┌─ Dataset records

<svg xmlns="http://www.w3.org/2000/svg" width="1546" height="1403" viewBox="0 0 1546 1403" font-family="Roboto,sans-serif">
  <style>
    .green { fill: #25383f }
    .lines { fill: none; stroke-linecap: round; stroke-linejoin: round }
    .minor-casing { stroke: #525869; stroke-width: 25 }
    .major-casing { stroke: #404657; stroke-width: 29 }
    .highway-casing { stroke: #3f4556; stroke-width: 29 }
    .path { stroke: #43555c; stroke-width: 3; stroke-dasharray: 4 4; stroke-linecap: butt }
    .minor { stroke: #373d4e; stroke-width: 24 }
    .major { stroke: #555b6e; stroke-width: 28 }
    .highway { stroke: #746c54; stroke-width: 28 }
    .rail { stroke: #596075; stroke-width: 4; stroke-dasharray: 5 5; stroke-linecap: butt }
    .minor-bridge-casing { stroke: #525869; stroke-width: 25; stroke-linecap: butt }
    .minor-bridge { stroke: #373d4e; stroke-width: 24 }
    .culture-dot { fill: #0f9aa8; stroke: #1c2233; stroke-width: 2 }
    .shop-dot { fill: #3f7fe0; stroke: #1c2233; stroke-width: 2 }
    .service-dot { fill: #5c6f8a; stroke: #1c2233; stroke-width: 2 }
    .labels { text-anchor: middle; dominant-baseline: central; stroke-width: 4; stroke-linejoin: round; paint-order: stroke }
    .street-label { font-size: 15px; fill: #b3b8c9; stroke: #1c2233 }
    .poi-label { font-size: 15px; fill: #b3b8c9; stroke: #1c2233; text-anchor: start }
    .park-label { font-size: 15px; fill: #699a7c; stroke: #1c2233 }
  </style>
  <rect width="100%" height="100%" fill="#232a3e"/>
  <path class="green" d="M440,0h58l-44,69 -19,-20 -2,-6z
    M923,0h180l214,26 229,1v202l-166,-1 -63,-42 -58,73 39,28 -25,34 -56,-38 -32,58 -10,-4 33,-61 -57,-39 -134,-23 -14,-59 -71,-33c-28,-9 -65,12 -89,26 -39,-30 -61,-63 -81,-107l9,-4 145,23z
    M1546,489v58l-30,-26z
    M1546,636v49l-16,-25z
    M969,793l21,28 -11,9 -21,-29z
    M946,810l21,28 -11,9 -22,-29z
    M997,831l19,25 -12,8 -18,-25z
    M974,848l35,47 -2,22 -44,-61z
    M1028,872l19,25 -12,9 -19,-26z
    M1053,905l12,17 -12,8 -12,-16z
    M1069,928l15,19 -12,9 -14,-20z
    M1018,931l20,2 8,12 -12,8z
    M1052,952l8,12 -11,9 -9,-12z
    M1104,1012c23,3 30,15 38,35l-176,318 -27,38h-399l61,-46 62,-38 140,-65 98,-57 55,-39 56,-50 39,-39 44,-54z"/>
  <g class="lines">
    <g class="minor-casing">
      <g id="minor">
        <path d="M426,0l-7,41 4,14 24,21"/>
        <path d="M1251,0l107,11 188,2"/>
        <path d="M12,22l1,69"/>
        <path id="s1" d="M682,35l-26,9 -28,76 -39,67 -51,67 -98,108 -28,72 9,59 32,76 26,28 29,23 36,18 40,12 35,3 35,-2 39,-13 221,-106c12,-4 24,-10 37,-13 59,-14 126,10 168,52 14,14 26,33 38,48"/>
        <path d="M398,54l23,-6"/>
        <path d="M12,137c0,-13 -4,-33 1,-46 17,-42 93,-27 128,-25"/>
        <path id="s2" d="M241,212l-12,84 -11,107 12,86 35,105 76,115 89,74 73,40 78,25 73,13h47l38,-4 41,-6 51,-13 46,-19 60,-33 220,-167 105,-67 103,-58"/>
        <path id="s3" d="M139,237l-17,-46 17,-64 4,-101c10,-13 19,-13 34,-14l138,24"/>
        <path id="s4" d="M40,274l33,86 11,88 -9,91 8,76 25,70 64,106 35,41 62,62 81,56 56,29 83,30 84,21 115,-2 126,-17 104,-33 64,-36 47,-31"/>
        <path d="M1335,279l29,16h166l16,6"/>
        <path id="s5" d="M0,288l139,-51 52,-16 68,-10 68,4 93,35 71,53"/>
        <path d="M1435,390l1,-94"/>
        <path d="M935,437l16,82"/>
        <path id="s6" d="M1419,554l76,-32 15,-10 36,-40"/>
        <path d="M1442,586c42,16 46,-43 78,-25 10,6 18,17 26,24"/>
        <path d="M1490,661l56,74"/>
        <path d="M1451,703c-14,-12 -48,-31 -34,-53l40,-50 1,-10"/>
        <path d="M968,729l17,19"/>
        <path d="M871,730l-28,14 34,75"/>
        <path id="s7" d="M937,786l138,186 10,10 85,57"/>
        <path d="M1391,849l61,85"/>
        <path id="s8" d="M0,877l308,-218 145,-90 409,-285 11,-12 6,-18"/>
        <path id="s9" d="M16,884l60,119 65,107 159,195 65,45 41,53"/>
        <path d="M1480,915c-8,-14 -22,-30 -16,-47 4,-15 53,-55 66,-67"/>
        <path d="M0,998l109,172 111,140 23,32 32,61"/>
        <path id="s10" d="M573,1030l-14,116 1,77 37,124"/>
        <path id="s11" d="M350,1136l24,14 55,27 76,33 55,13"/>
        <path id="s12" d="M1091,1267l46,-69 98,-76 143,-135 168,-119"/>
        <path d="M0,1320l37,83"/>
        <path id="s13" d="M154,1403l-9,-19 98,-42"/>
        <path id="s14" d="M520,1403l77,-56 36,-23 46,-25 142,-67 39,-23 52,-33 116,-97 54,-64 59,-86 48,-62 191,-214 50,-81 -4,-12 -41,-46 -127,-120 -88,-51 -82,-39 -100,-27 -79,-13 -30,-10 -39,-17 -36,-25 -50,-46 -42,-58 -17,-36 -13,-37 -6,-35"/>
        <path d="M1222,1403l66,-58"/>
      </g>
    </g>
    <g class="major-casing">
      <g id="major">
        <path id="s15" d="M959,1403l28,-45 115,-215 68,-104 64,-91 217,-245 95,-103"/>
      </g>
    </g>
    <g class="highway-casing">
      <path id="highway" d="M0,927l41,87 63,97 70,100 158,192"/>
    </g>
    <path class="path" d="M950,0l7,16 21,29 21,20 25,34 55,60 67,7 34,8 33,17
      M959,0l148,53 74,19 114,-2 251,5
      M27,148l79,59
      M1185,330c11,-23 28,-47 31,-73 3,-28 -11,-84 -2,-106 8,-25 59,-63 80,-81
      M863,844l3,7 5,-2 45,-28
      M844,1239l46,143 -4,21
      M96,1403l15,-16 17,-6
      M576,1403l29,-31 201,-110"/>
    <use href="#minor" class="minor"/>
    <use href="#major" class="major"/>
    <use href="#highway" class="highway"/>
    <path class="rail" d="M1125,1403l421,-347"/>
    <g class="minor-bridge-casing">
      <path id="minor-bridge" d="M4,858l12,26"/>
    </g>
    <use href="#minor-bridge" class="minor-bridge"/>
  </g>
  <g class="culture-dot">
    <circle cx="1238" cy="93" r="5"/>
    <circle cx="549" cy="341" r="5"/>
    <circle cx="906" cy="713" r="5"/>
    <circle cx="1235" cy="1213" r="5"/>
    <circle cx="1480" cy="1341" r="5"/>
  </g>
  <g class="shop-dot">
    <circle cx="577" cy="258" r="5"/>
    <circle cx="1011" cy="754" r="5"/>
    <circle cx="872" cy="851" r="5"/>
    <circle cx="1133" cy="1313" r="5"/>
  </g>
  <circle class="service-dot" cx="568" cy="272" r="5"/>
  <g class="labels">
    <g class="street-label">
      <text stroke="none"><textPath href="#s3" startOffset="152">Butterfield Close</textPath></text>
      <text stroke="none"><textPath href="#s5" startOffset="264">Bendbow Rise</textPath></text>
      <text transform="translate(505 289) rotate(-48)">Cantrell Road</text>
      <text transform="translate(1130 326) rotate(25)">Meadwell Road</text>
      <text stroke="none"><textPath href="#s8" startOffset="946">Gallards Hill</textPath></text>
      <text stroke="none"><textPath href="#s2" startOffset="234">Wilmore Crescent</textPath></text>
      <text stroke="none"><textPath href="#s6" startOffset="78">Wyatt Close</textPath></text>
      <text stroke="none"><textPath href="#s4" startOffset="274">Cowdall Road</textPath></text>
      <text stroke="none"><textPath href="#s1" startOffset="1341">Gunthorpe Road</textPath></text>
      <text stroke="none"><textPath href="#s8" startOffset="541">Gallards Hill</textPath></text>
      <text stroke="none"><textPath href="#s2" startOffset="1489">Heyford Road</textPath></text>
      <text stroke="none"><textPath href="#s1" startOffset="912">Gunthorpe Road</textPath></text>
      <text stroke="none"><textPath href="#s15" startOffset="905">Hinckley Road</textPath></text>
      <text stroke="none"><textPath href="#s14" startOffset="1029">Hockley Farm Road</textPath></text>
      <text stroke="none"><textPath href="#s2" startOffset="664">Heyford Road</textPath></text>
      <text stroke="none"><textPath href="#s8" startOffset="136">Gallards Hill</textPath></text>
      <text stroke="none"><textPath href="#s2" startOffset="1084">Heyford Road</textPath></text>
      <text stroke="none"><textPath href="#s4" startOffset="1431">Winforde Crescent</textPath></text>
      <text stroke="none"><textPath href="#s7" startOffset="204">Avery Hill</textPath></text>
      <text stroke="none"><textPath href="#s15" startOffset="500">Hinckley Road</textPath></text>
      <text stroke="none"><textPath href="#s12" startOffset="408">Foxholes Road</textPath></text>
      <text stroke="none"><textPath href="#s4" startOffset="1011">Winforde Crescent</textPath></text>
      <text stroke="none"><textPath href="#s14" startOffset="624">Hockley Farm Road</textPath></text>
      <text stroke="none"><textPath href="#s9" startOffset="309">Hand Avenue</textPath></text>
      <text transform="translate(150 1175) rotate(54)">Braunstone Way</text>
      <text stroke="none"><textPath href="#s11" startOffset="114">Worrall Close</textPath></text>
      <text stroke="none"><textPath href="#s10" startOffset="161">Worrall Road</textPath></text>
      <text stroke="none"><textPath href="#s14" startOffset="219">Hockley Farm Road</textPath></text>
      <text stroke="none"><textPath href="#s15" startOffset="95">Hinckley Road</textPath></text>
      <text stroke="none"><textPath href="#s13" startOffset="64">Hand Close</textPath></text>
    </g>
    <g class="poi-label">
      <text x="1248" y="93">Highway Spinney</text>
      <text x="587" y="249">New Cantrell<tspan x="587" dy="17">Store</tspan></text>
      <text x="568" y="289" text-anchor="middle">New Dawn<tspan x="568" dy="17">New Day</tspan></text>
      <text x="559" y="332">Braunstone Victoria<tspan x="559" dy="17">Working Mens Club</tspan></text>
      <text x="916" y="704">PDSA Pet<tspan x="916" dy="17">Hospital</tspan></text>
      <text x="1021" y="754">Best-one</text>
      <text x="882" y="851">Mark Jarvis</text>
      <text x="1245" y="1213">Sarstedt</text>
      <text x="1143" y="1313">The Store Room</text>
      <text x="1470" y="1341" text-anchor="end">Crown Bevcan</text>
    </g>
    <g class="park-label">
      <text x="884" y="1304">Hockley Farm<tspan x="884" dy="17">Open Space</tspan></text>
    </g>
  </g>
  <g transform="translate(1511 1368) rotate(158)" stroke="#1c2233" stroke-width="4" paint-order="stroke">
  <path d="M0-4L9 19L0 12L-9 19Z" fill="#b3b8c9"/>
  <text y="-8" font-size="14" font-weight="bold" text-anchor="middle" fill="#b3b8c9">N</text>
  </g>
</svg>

└─

Find the lines above that contain "height" and report their number, without comment.

> Result below
2